A unanimous Washington State Supreme Court ruled  August 25 that parents and guardians of students enrolled in special education services can bypass the federal special education hearings process and file lawsuits in state courts when pursuing abuse and discrimination claims.

In the lawsuit, 10 parents and guardians alleged that the Clover Park School District in Lakewood, a Tacoma, WA suburb, had failed to prevent sexual assault and other acts of mistreatment against students with disabilities by other students and that school district employees had force-fed students against their will and discriminated against them because of their disabilities, among other claims.

The District argued that under the Individuals with Disabilities Education Act (IDEA), a successor law to the Education for All Handicapped Children Act of 1975, parents and guardians had to exhaust the administrative complaint process before filing abuse and discrimination claims because some of the students’ alleged injuries could be redressed by that process. The process was created to address issues relating to whether students in special education programs are receiving their legally mandated “free appropriate public education” and to address claims relating to the placement of students in alternative-educational settings.

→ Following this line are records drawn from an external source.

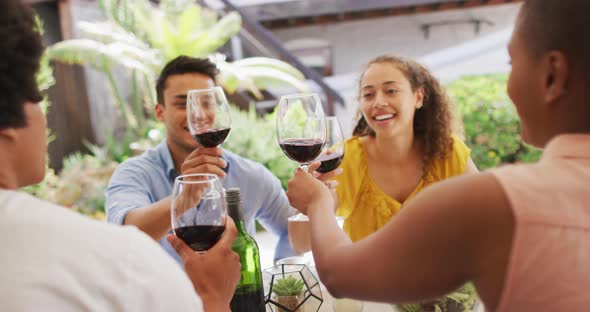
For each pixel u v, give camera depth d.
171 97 1.73
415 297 0.70
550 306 0.62
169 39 6.33
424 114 2.05
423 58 7.02
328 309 1.30
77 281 0.57
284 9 7.24
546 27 0.66
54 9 6.57
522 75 0.70
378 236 0.72
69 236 0.59
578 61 0.64
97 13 6.93
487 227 0.64
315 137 1.32
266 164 4.84
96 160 5.63
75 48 5.80
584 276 0.61
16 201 0.62
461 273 0.67
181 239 0.99
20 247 0.57
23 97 0.65
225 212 1.01
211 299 0.92
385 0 7.09
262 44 7.17
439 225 0.65
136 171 1.77
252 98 7.22
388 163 2.02
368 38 8.27
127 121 6.40
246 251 1.12
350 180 2.03
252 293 1.13
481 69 6.93
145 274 0.61
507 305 0.64
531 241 0.62
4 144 0.65
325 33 8.31
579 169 0.65
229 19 6.36
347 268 0.75
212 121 1.38
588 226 0.62
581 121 0.67
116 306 0.58
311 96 1.33
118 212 1.56
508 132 4.98
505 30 6.96
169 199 1.43
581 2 0.63
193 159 1.33
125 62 5.94
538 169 0.66
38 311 0.55
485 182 0.66
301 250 1.44
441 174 2.02
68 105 6.61
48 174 4.83
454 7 7.31
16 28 0.63
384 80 1.91
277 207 1.89
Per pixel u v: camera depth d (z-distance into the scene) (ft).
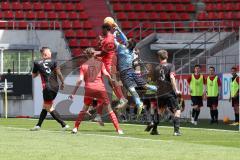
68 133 127.85
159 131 143.23
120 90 144.05
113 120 131.03
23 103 217.36
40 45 259.60
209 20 294.25
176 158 81.41
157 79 131.23
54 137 114.11
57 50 262.47
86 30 284.00
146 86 140.46
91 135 122.31
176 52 246.47
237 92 185.47
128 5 297.53
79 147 95.14
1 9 284.41
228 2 298.56
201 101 189.06
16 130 134.31
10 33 258.16
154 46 270.67
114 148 94.02
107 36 137.18
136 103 142.00
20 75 217.15
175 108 130.62
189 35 270.26
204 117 215.92
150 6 299.17
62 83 140.15
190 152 89.20
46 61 137.69
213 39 260.83
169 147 96.68
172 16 297.94
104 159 79.77
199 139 120.67
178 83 217.77
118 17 293.64
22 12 285.23
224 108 205.36
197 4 302.86
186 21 281.33
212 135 131.54
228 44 250.16
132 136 124.47
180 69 240.32
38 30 261.65
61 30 263.70
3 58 229.66
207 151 90.99
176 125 130.31
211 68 192.34
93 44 277.85
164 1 302.04
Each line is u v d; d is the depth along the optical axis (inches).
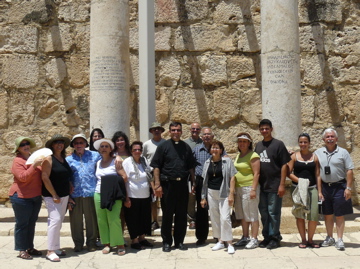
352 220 386.0
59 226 297.9
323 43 479.5
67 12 493.0
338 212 307.6
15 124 489.1
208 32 487.5
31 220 299.4
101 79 387.2
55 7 494.6
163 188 312.5
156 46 486.6
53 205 297.7
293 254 296.4
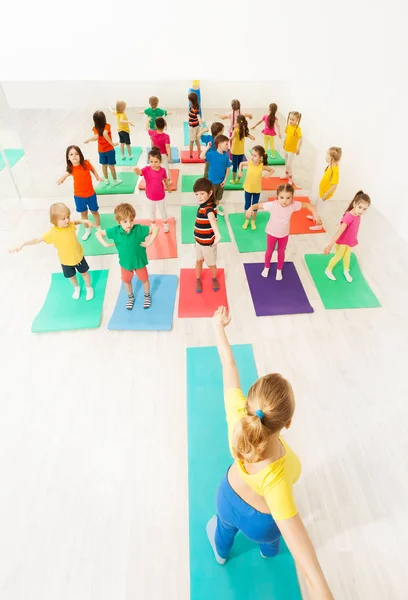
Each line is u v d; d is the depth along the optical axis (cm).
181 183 654
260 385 154
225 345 202
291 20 411
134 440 324
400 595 244
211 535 260
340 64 493
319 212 624
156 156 492
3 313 444
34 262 520
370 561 258
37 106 609
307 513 280
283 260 479
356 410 345
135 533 271
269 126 609
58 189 615
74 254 411
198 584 246
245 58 427
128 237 391
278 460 158
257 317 437
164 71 429
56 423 337
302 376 373
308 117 579
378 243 556
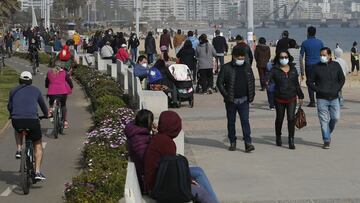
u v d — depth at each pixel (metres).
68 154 21.00
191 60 37.22
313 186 15.56
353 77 60.56
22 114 16.44
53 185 16.98
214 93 37.28
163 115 12.17
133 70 32.78
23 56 79.56
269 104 29.84
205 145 21.19
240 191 15.14
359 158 18.81
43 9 182.88
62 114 25.12
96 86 34.50
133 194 10.24
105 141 18.11
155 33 197.25
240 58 19.41
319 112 20.36
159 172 11.46
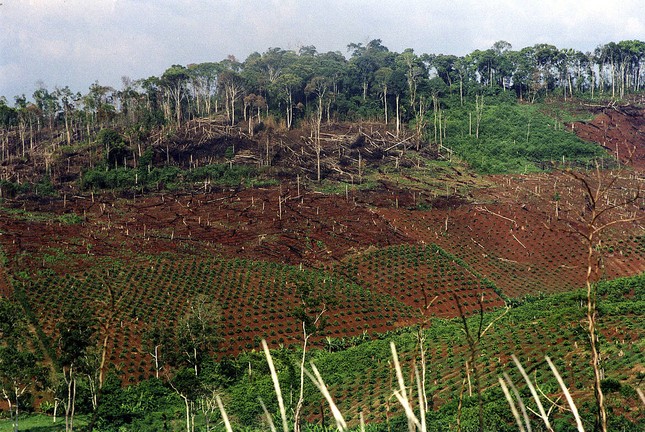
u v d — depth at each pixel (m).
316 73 183.38
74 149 144.25
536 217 117.00
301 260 102.81
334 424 52.16
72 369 48.50
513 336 67.06
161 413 61.28
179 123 156.62
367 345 77.56
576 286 98.88
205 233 109.62
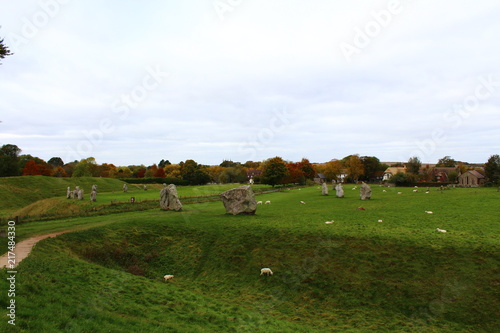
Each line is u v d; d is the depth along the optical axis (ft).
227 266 99.50
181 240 117.80
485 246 91.04
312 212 162.09
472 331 66.69
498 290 75.72
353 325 69.77
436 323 69.51
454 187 317.22
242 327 62.08
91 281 71.26
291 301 80.84
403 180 386.93
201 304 72.23
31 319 44.37
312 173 511.40
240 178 508.12
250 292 85.61
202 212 164.76
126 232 118.62
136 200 211.61
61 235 105.19
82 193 226.38
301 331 64.18
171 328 54.60
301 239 108.06
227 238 115.65
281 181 383.86
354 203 200.34
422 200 201.87
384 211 157.99
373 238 102.89
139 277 84.89
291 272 92.02
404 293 78.79
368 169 579.48
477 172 422.82
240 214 153.07
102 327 48.47
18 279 58.03
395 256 91.97
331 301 79.41
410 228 114.62
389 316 72.69
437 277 82.23
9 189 290.97
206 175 524.93
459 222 123.44
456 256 88.28
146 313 60.23
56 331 43.11
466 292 76.69
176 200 170.71
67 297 57.47
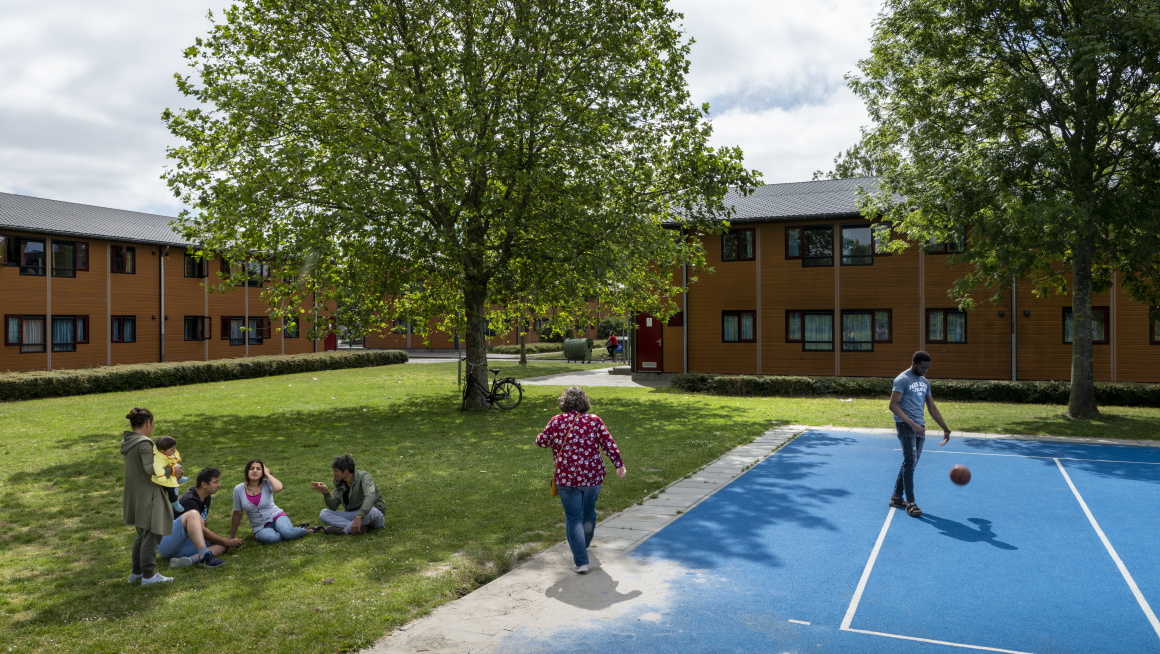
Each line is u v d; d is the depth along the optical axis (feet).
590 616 17.38
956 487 31.78
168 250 116.57
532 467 36.50
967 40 54.54
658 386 84.07
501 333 78.07
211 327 123.65
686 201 61.82
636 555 22.22
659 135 62.28
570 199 55.42
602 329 209.77
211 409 62.28
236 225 56.34
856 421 53.52
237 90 54.03
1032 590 19.21
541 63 56.08
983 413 57.11
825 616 17.44
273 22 57.72
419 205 58.85
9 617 17.33
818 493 30.73
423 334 67.67
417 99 53.36
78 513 27.71
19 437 45.83
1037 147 48.78
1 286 95.35
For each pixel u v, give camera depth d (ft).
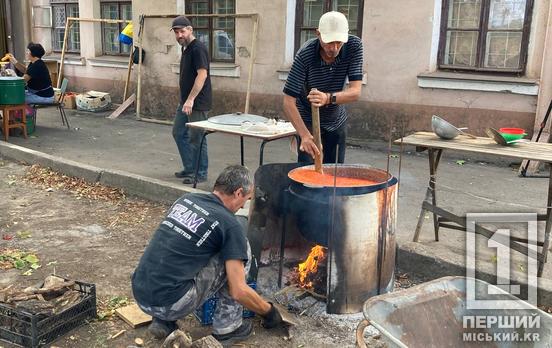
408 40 24.49
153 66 33.73
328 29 11.39
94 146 26.35
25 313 9.90
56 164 21.54
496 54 23.27
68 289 11.07
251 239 11.85
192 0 31.91
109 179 19.76
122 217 16.89
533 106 22.18
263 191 11.80
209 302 10.55
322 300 11.57
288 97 12.68
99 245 14.69
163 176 20.79
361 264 10.84
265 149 26.02
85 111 36.91
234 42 30.76
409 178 20.65
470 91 23.35
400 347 7.42
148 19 33.40
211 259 9.82
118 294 12.01
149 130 30.96
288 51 28.30
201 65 18.35
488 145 12.80
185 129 19.49
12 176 21.27
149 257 9.86
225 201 10.07
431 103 24.40
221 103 31.01
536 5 21.88
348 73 12.52
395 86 25.18
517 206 17.07
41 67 28.53
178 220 9.82
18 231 15.58
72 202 18.24
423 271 13.10
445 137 13.46
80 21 38.96
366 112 26.13
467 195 18.47
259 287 12.18
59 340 10.23
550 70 21.36
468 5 23.45
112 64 37.14
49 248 14.44
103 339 10.30
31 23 43.01
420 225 13.93
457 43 24.03
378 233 10.89
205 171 19.84
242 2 29.19
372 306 8.23
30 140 27.40
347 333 10.63
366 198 10.53
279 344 10.31
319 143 11.64
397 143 13.16
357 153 24.84
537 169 21.18
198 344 9.09
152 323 10.28
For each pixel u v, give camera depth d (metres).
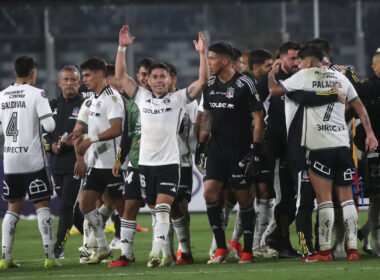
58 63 66.56
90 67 26.62
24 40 66.31
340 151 23.80
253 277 20.27
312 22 68.25
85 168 26.86
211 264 24.83
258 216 27.50
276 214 26.81
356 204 26.30
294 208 26.89
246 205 25.09
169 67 25.95
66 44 66.50
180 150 25.58
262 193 27.31
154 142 24.16
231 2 67.69
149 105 24.39
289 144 24.33
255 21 68.06
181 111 24.44
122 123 26.19
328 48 26.97
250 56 29.64
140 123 24.97
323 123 23.75
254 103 24.83
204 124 25.75
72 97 30.52
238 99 24.89
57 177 30.28
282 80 25.92
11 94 26.08
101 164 26.67
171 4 67.06
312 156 23.83
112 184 26.84
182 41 67.19
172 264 25.03
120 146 25.44
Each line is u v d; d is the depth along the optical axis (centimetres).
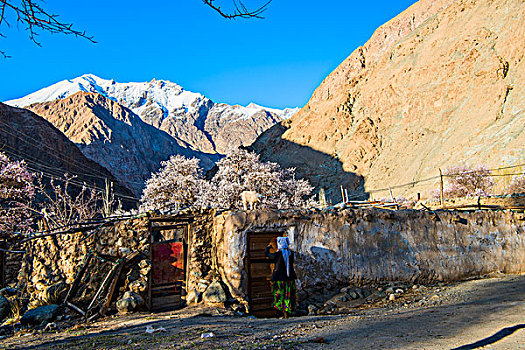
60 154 7331
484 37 7431
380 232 1049
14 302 855
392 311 681
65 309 840
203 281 952
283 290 758
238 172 3422
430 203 1549
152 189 3447
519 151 4581
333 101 10338
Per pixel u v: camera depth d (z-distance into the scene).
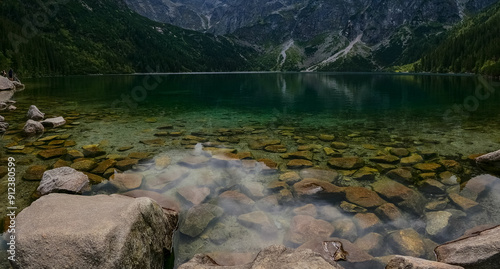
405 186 8.74
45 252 3.89
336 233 6.36
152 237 5.07
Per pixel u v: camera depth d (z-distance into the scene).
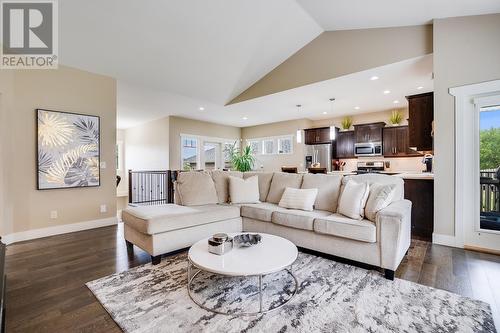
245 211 3.27
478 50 2.90
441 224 3.12
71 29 3.11
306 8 3.37
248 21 3.51
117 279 2.15
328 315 1.63
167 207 3.03
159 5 3.00
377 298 1.83
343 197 2.78
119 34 3.31
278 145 8.31
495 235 2.83
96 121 4.00
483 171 2.95
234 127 9.05
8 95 3.20
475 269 2.35
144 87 4.77
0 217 3.09
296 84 4.58
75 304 1.79
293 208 3.09
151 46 3.64
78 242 3.23
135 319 1.60
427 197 3.49
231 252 1.91
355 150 7.01
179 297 1.86
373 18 3.42
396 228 2.12
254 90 5.31
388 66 3.67
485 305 1.73
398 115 6.39
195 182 3.50
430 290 1.95
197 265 1.69
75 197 3.81
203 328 1.51
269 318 1.60
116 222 4.27
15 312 1.69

In the ruling, the Washington State Supreme Court reversed a trial court decision dismissing the case without a trial and ordered the court to hear the case in front of a jury. It stated that the IDEA hearing process was not meant to preempt state claims, only federal claims, and that the District could not use the process as a way to avoid non-education related lawsuits.

DisAbility Rights Washington attorney Heather McKimmie, along with The Arc of Washington State, wrote an amicus brief on behalf of the students and their parents and guardians, arguing that the District’s position created unnecessary roadblocks unique to students with disabilities.

“Several courts have held that claims for injuries resulting from the torts of assault and infliction of emotional distress are examples of claims that do not need to be exhausted under the IDEA because these torts are not connected to education, irrespective of whether they occurred in a school setting,” DRW and the Arc wrote in their brief. “It would be fundamentally unfair to require children with disabilities to exhaust when there are no administrative barriers for children without disabilities who choose to pursue tort claims that occur in schools.”

DisAbility Rights Washington, the sponsor of DisAbility Rights Galaxy, is part of the federally funded protection and advocacy system and a member of the National Disability Rights Network.